In less than two years, the transition to digital TV will be a done deal. For anyone shopping TVs today, the question isn’t whether you’ll buy an HDTV but which type, format, and feature set you’ll choose. Consumers used to just pick a screen size and style. These days you have to pick from an alphabet soup of technologies, too: DLP, D-ILA, LCD, and plasma for starters and then projector or standalone TV to boot.
All the options are good news for homeowners seeking to fit TVs into various rooms in the house. Today’s custom home could well house several different types of TVs depending on the room and the application. Flat-panel TVs may be all the rage, but customers will always prefer the cinema-like experience of a projector system in the home theater. An affordable rear-projection TV might be the best option for a family room where homeowners don’t want to commit to a full-blown installation. An LCD TV might be the preferred choice over plasma for above the fireplace because its lighter weight requires less bracing.
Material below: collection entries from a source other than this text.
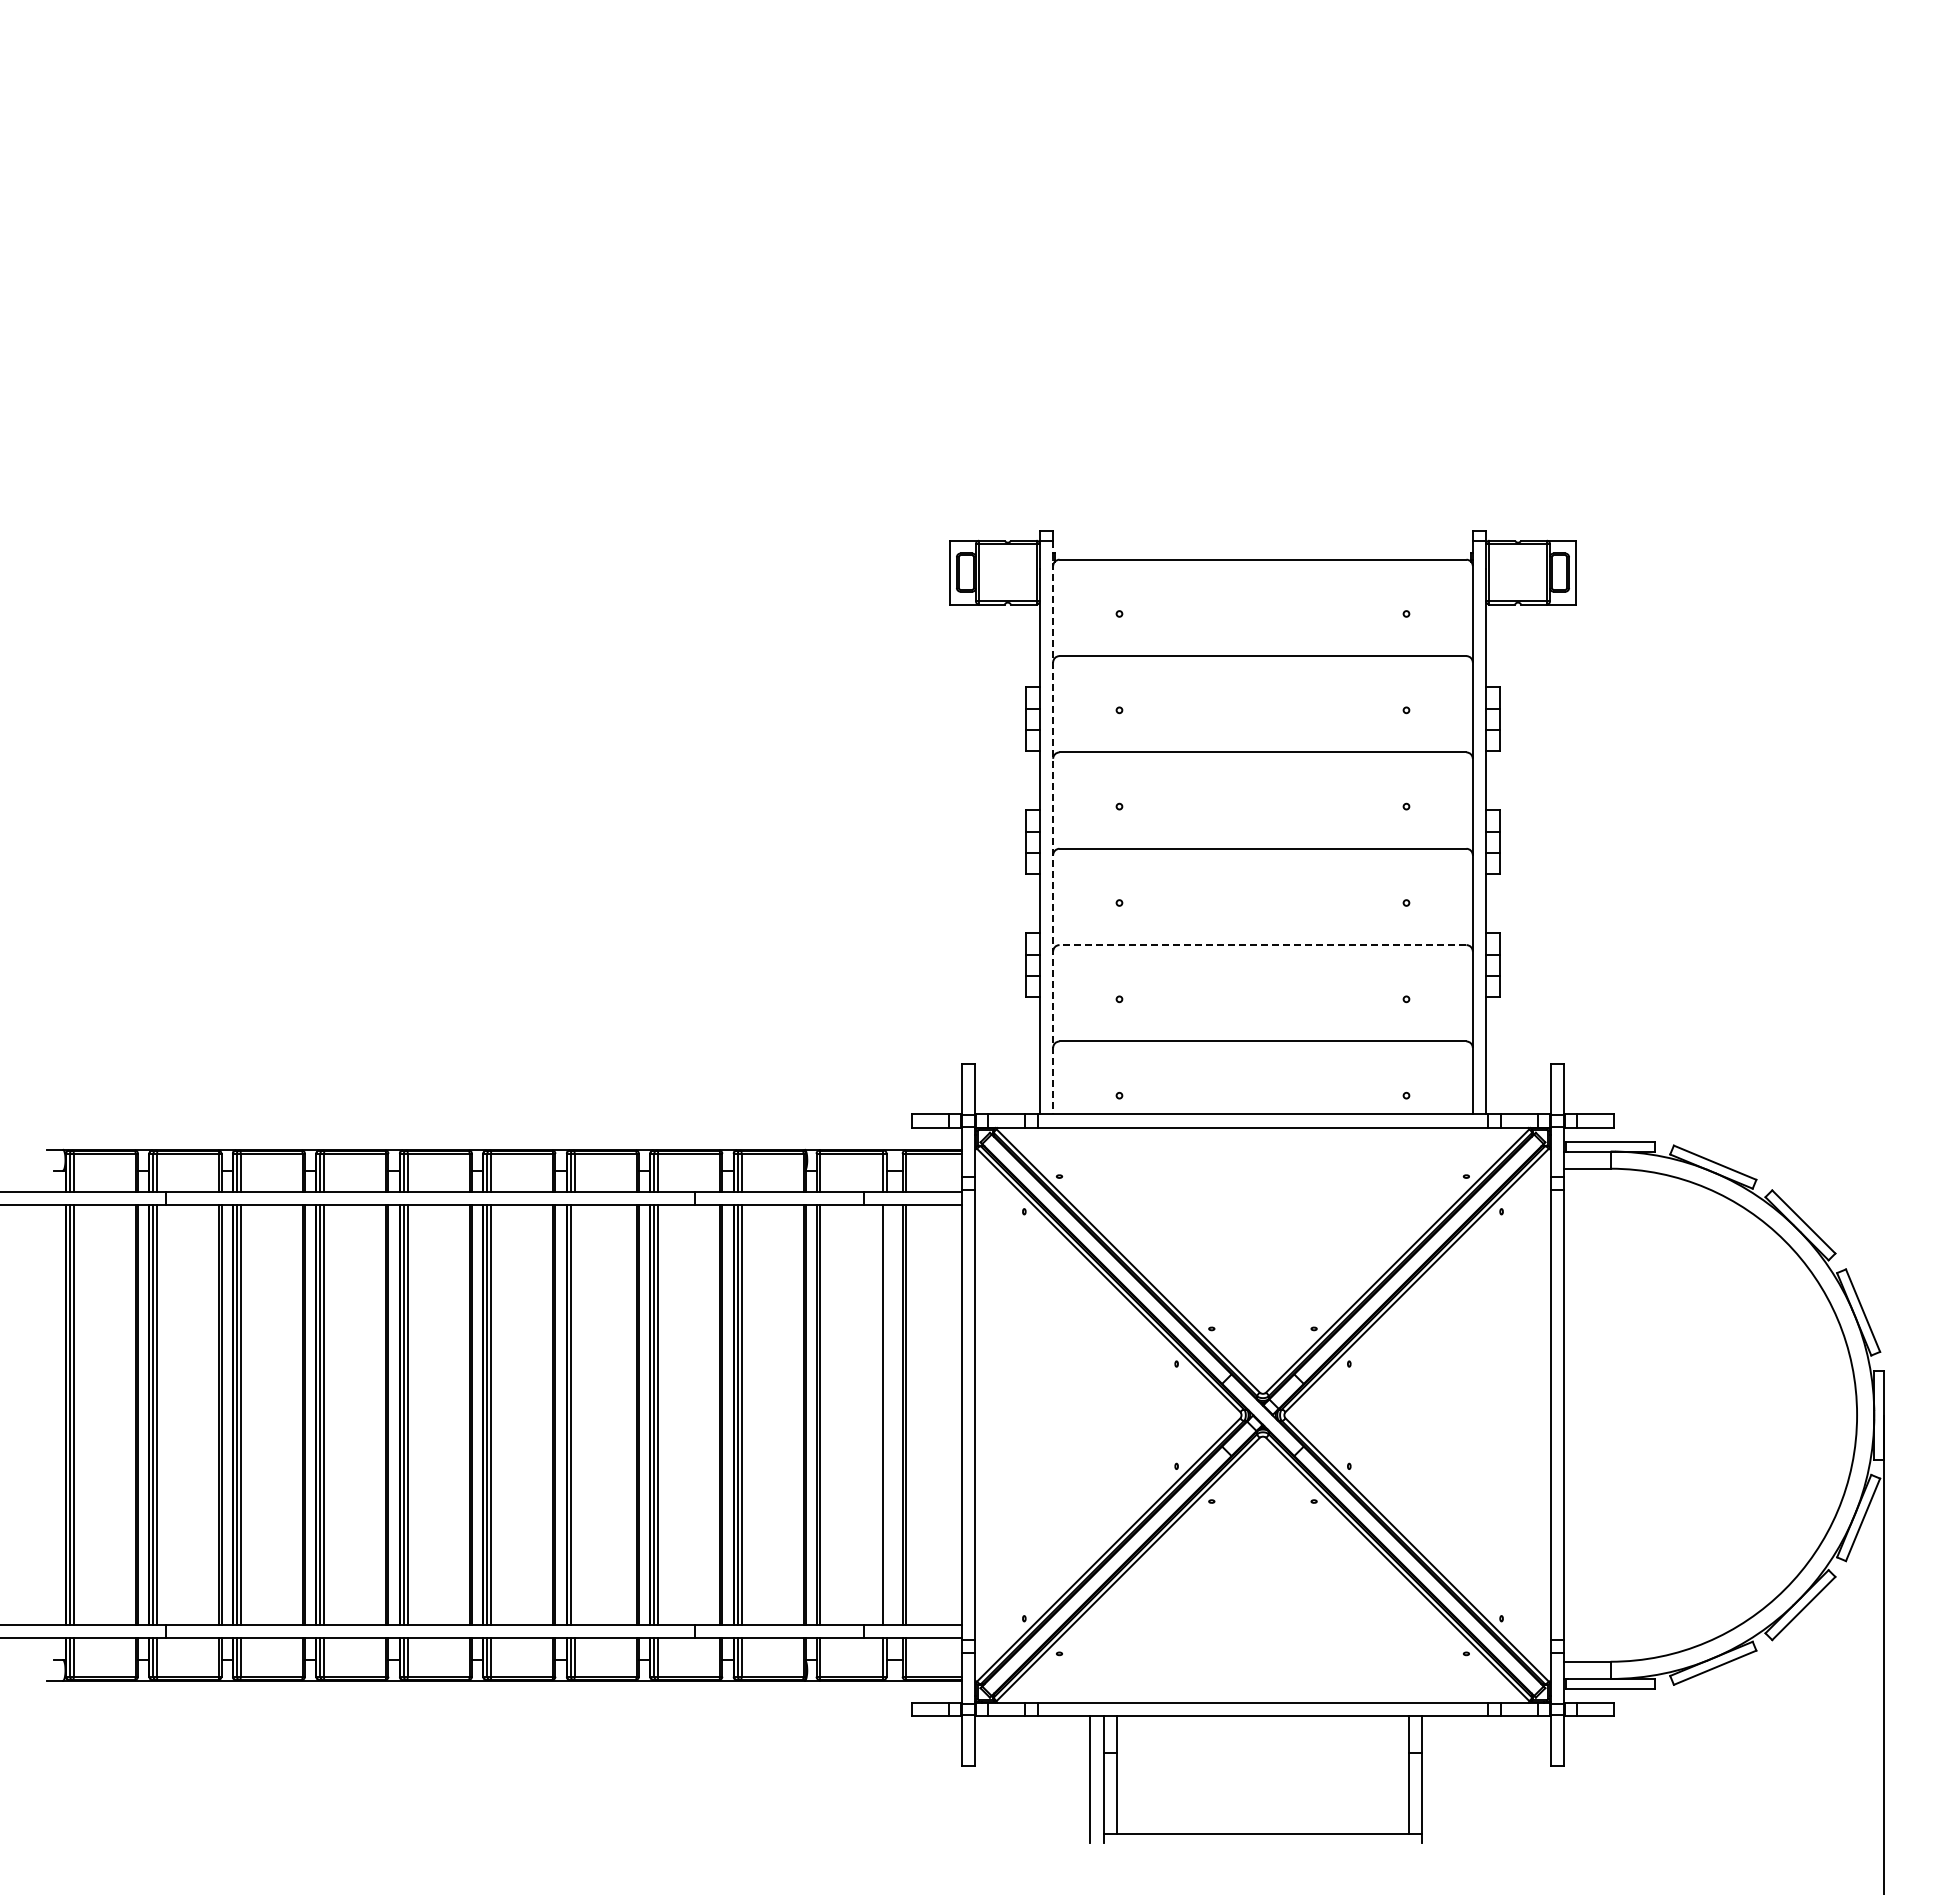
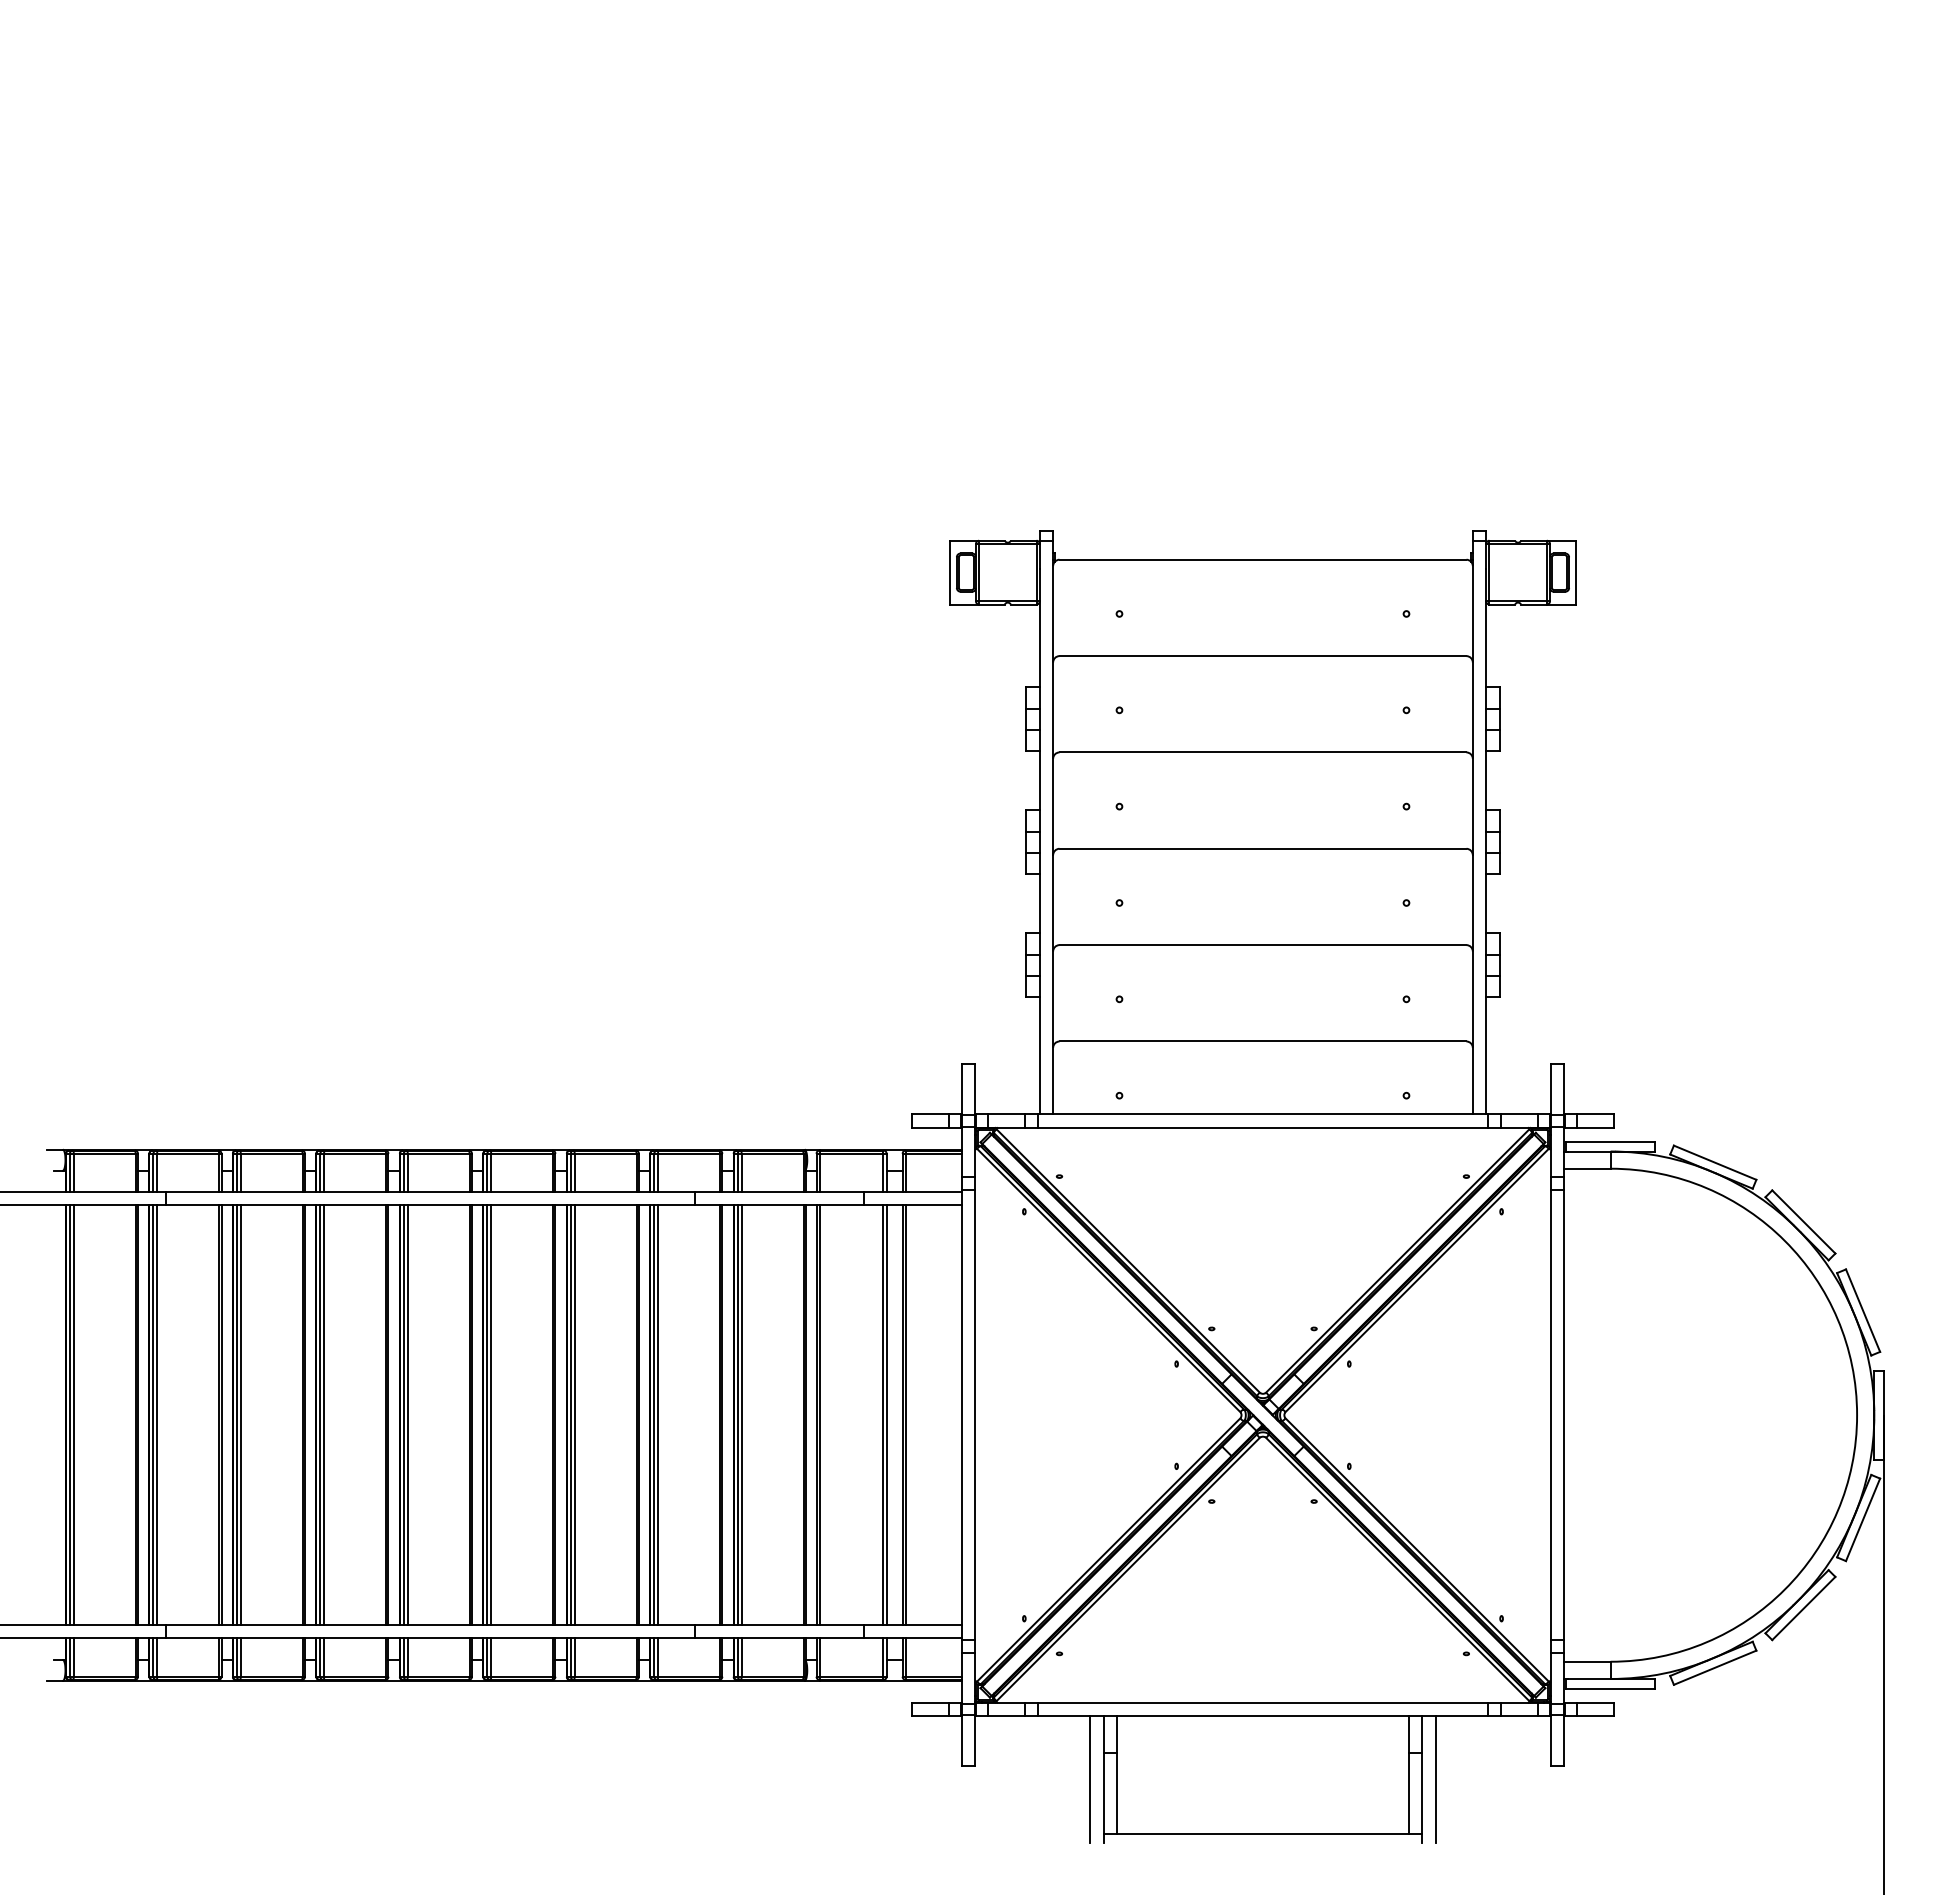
line at (1053, 827): dashed -> solid
line at (1262, 945): dashed -> solid
line at (574, 1415): none -> present
line at (886, 1415): none -> present
line at (1435, 1779): none -> present
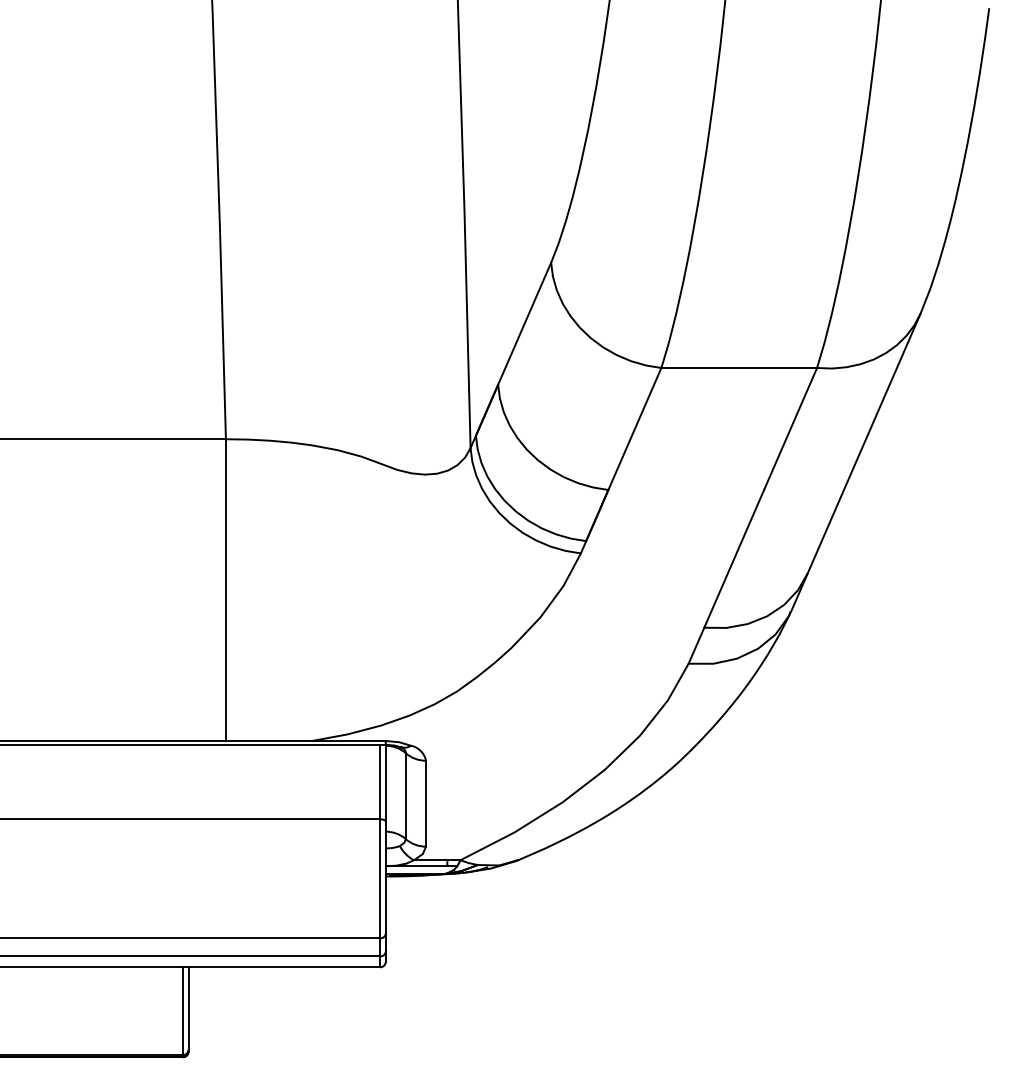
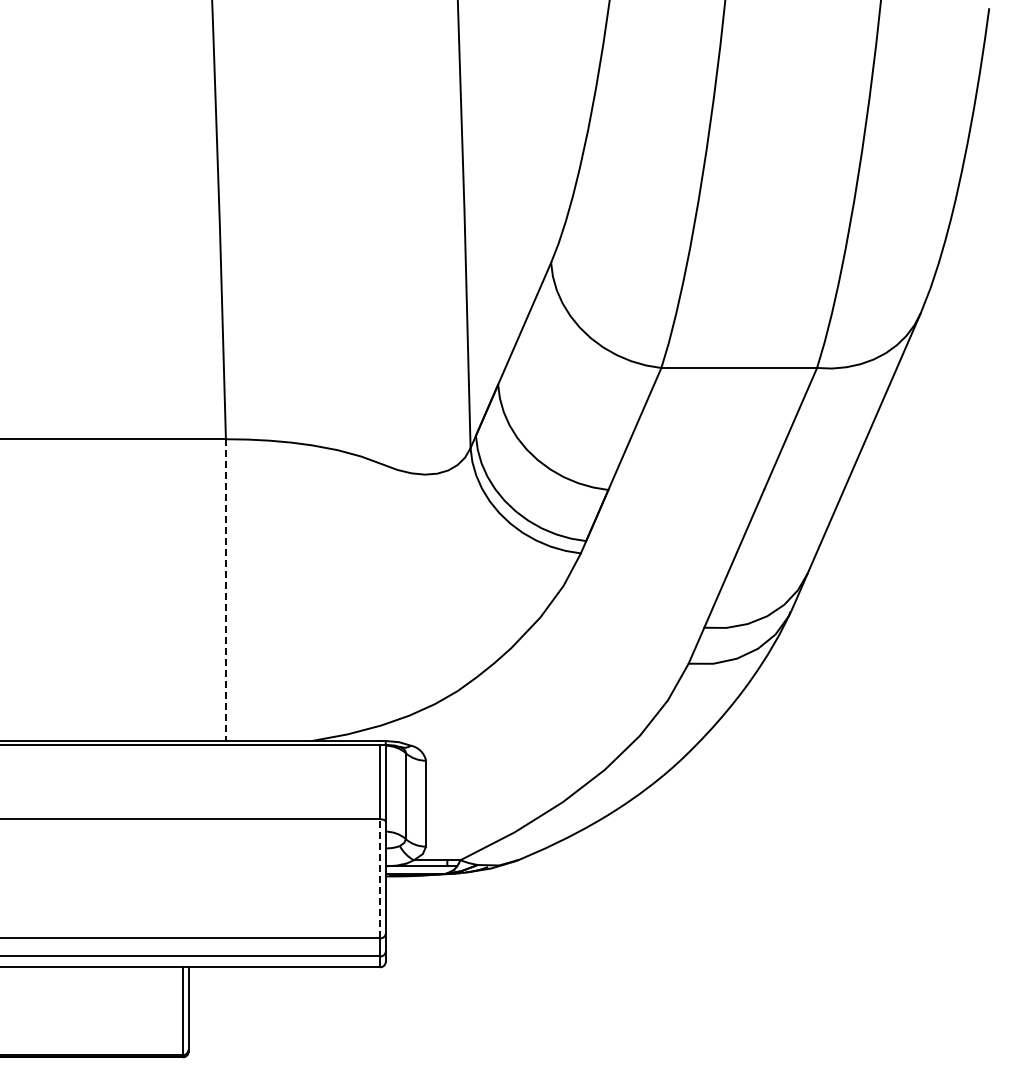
line at (225, 589): solid -> dashed
line at (380, 878): solid -> dashed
Manufacturers are doing their part to make HDTV too good to pass up. Price wars at the end of 2006 sent consumers scurrying to stores in search of $1,000 42-inch plasma TVs, a price not fathomable a few short years ago. And TVs today simply fit better in a room. Design is as much a part of the engineering process as picture quality and features. Flat displays are no longer a marketing craze but the holy grail of TV design. The big bulky rear-projection tube TV of the past will soon be a relic of the analog age. Not all TVs are flat panels, but competing technologies had better be thin if they want to take on plasma and LCD.
There are a few things homeowners need to know about their TV choices over the next few years. Flat-panel TVs will expand into new and larger screen sizes to meet a variety of placement options. Panasonic held 2006 bragging rights with the largest flat-panel TV—a 103-inch plasma model that sells for roughly $60,000. Sharp Electronics wants the trophy this year and plans to deliver a 108-inch LCD TV during 2007.
An alternative to plasma and LCD is Digital Light Processing (DLP), a technology based on Texas Instruments components and built to the specs of TV makers including Samsung, Toshiba, Mitsubishi, LG, and others. DLP TVs tend to be larger and less expensive than their flat-panel counterparts. Mitsubishi’s DLP TVs, for instance, measure 52-, 57-, 62-, 65-, and 73 inches.
DLP TVs are shallower and much lighter than the old CRT tube TVs, but they still require a fair share of floor space. A 56-inch Samsung DLP set, for instance, measures 17 inches deep. But DLP technology doesn’t require the glass tubes of old rear-projection sets, making them lightweight for their size. For those wanting to mount a TV in a cabinet, the 84-pound weight is extremely manageable.